* _SELECTED EXTRACT_:
═══

Each execution of step E3 will take about order $m$ units
of time; and if we assume that $V$ is randomly distributed between
0 and $2\sqrt{N}$ our chance of a successful output per iteration
will be approximately $F\biglp(\log p↓m↑2)/(\log 2\sqrt{N}\,)\bigrp$,
where $F$ is Dickman's function of Fig.\ 11 and Eq.\ (6).
Under these assumptions, the total
running time is roughly proportional to
$$m↑3/\,F(1/α),\qquad α = (\log 2\sqrt{N}\,)/(\log p↓m↑2).\eqno(22)$$
It is possible to show that $F(1/α) =\exp\biglp-α
\ln α + O(α\log\log α)\bigrp$ as $α→∞$;
in fact, N. G. de Bruijn [{\sl J. Indian Math.\ Soc.\ \bf 15}
(1951), 25--32] has obtained a much sharper estimate. If we
now choose$$\ln m = \sqrt{(\ln N)(\ln\ln N)/24}$$we find that
(22) becomes $$\exp\biglp\sqrt{\textstyle{3\over 2}(\ln N)(\ln\ln N)}\;+\;O\biglp
(\log N)↑{1/2}(\log\log N)↑{-1/2}(\log\log\log N)\bigrp\bigrp.$$
Stating this another way, the running time is $N↑{ε(N)}$, where
$$ε(N)\approx\sqrt{{3\over 2}{\ln\ln N\over\ln N}}$$ goes to 0 as $N → ∞$.
These asymptotic formulas are too crude to be applied for $N$
in a practical range, however; some extensive tests by M. L. Wunderlich indicate
that $m=150$ is a nearly optimum value, when $10↑{30}<N<10↑{41}$.

═══

* _SOURCE EXCERPT_:
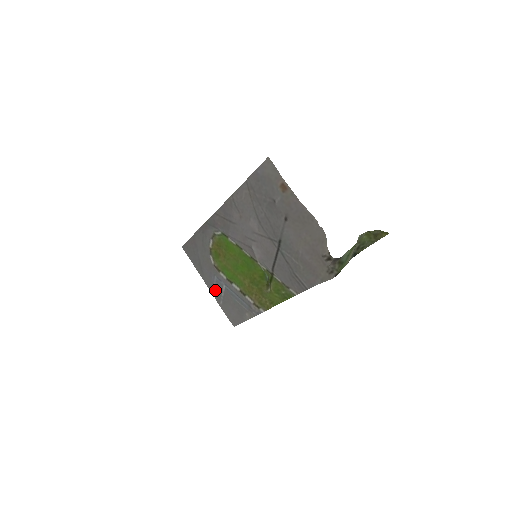
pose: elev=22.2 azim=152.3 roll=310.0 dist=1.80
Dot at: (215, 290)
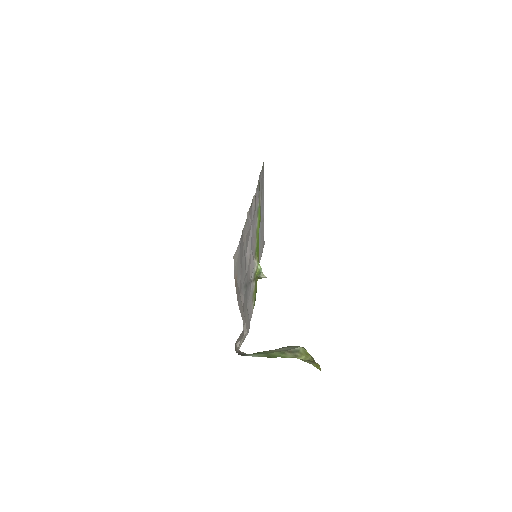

═══

* _EXERCISE GOAL_:
Please answer these questions from the running-time extract above:
(a) About how long does each execution of step E3 take?
(b) Where and in what year did N. G. de Bruijn publish his sharper estimate?
(c) According to M. L. Wunderlich's tests, what value of m is nearly optimum, and for what range of N?

* _TASK ANSWER_:
(a) About order m units of time.
(b) In J. Indian Math. Soc. 15, pages 25–32, in 1951.
(c) m = 150, when 10^30 < N < 10^41.